Imagining the future and building towards it has always been hard
work.  I'd plea for some leniency for all participants as we explore
ways forward, letting a thousand flowers bloom (there's always be more
than one).

"Letting a hundred flowers blossom and a hundred schools of thought
contend is the policy for promoting progress in the arts and the
sciences and a flourishing socialist culture in our land."  [not
Bernie Sanders]

Michael

********************
3213 Sutton Place NW
Washington, DC  20016


-----Original Message-----
From: "Jim O'Donnell" <[log in to unmask]>
Date: Mon, 25 Jan 2016 20:11:23 -0700


My thanks to the various contributions here.  Carey Newman was most
provocative, essentially telling me in the very nicest possible way to
get over it – stop wanting an e-book to please my book-wanting eye.

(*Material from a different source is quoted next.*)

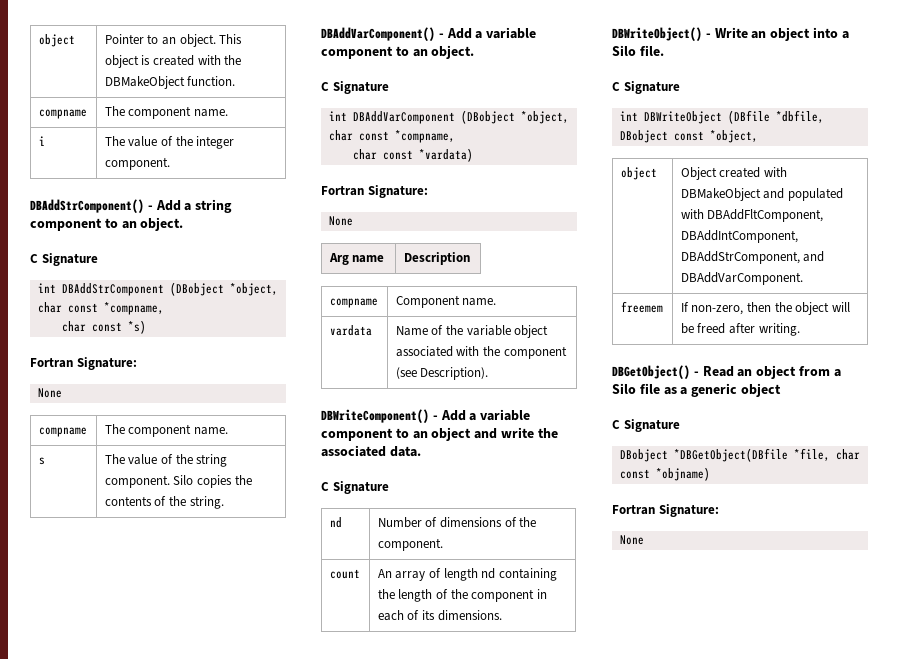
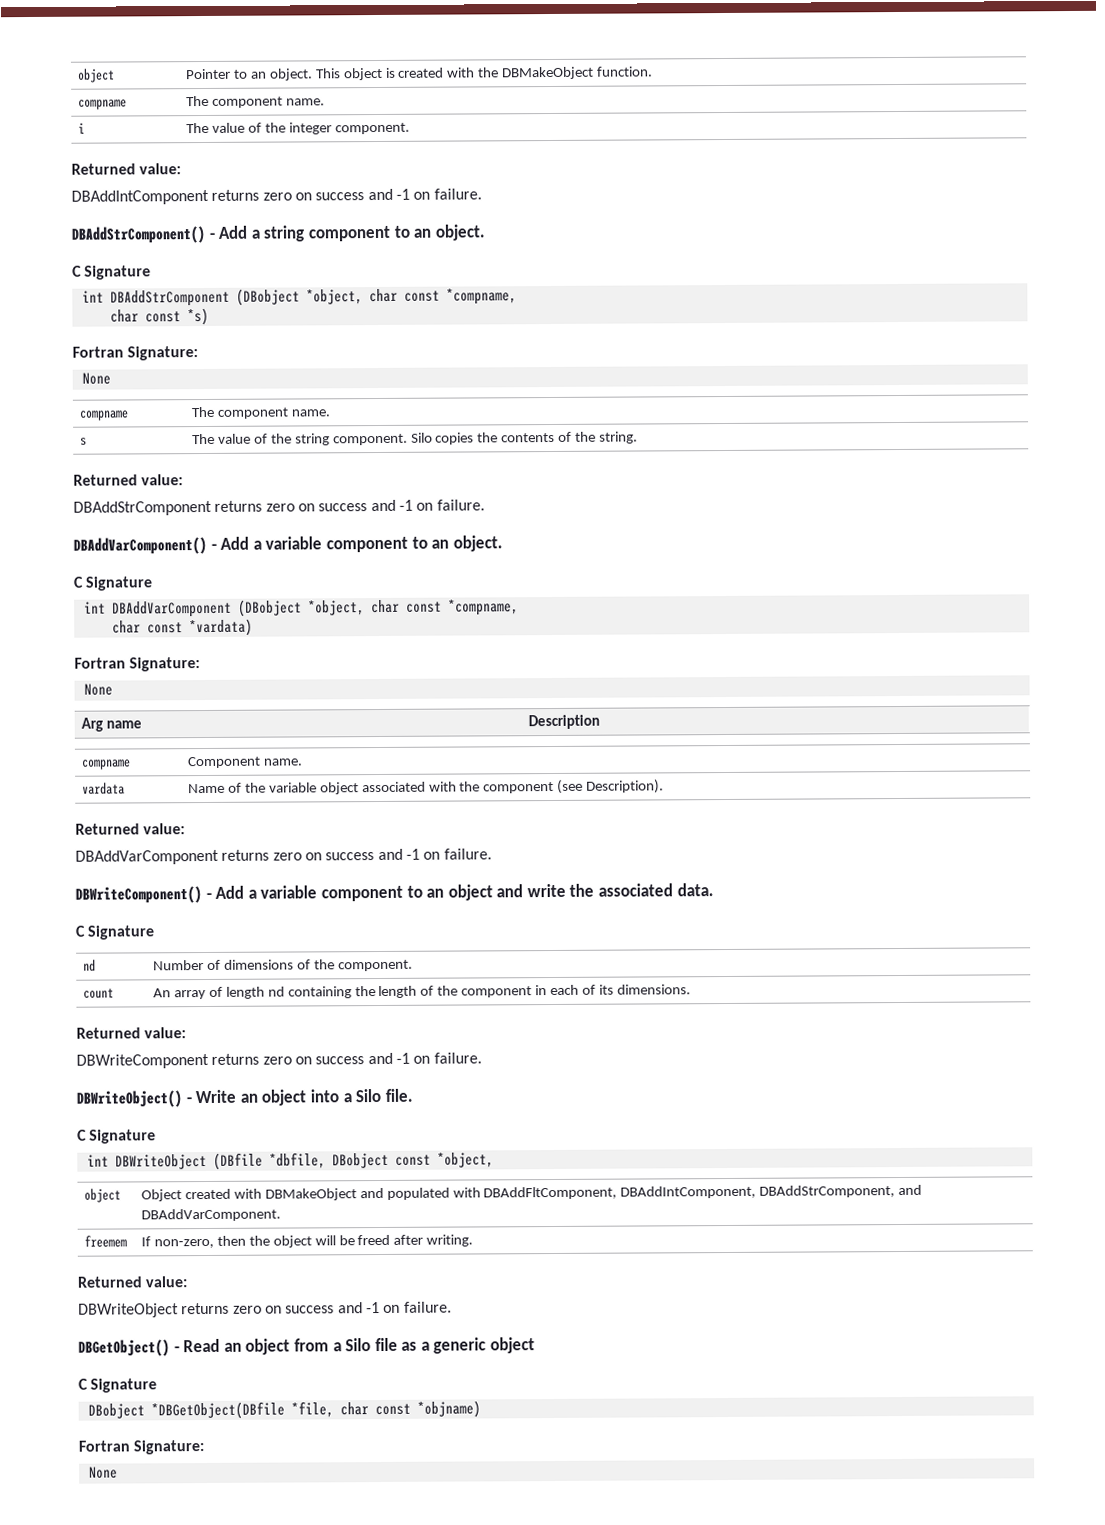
(170, 163) none -> [71,163,182,175] [71,188,482,205] // Returned value: // DBAddIntComponent returns zero on success and -1 on failure.
(224, 502) none -> [73,474,184,486] [73,499,485,516] // Returned value: // DBAddStrComponent returns zero on success and -1 on failure.
(489, 373) none -> [75,823,186,835] [75,848,492,865] // Returned value: // DBAddVarComponent returns zero on success and -1 on failure.
(502, 615) none -> [76,1027,187,1039] [76,1052,482,1069] // Returned value: // DBWriteComponent returns zero on success and -1 on failure.
(800, 329) none -> [77,1276,189,1288] [78,1301,452,1318] // Returned value: // DBWriteObject returns zero on success and -1 on failure.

Others performed more as enablers for my hankering, and I’m still
inclined to accept their encouragement. I had forgotten, until one old
friend here reminded me, that it was another old friend, Mike Jensen
at National Academies Press, who first successfully implemented the
cripple-your-book strategy for making material available on-line and
sustaining print sales.  Revolutionary twenty years ago, an albatross,
I fear, now for many of us.

            BUT:  the Jensen strategy put the crippled books up on the
open web for worldwide free access.  My complaint a few nights ago was
about “e-books” that we “buy” at a price I could complain about and
that are only accessible to our university community inside the
paywall and come crippled.  That’s a distinction with a difference, I
think.  In the new technical language of librarianship that I’ve begun
to master, that’s nuts.

            AND:  I learned one incidental thing in reading this
thread and looking at the Open Syllabus thread started by the article
the other day in the New York Times.  Of their
books-most-frequently-taught (where, as somebody pointed out, they
follow in the footsteps of the BYTES project Ann O. led some years ago
and which produced, on a smaller data set, quite similar conclusions),
33 of the top 50 are readily available in open access, howbeit often
in translations that now ring a little quaintly to our ears.  The
aging of translations gives print publishers the opportunity to keep
lots of versions of Augustine and Plato and Marx in print, selling
briskly in exactly the place – the curriculum – where open access
might be thought most welcome.

            ONE COMMENT:  To my admittedly biased eye, the structure
by which our vendors make content available for discovery, then charge
us when we begin to use it (so many clicks into the content and the
library has bought it, though the user does not know they have
triggered a purchase) is potentially useful, but right now, the number
of clicks is too small and the price is too high.  I still wonder if
publishers actually see what a hash the e-book vendors make of their
products.

            SO:  what is to be done?  I’ll go back to Toby Green’s
admirable post and ask him to say what it will take and when it might
come about for there to be the premium e-book editions of which he
speaks.  I still seek (and tens of thousands of ASU students need)
books that are fully functional when accessed on-line.  Charts,
diagrams, illustrations, footnotes, indices, hot-linked references and
cross-references, ease of use – in short, digital objects with the
ability to meet the demands of those who could be reading the same
book in print and of those who want to take advantage of the new media
to get new functionality:  when and how can we get these?  We can
argue about price later, but that artifact does not now exist.

            The e-book hasn’t been invented yet.  Who will do it and when?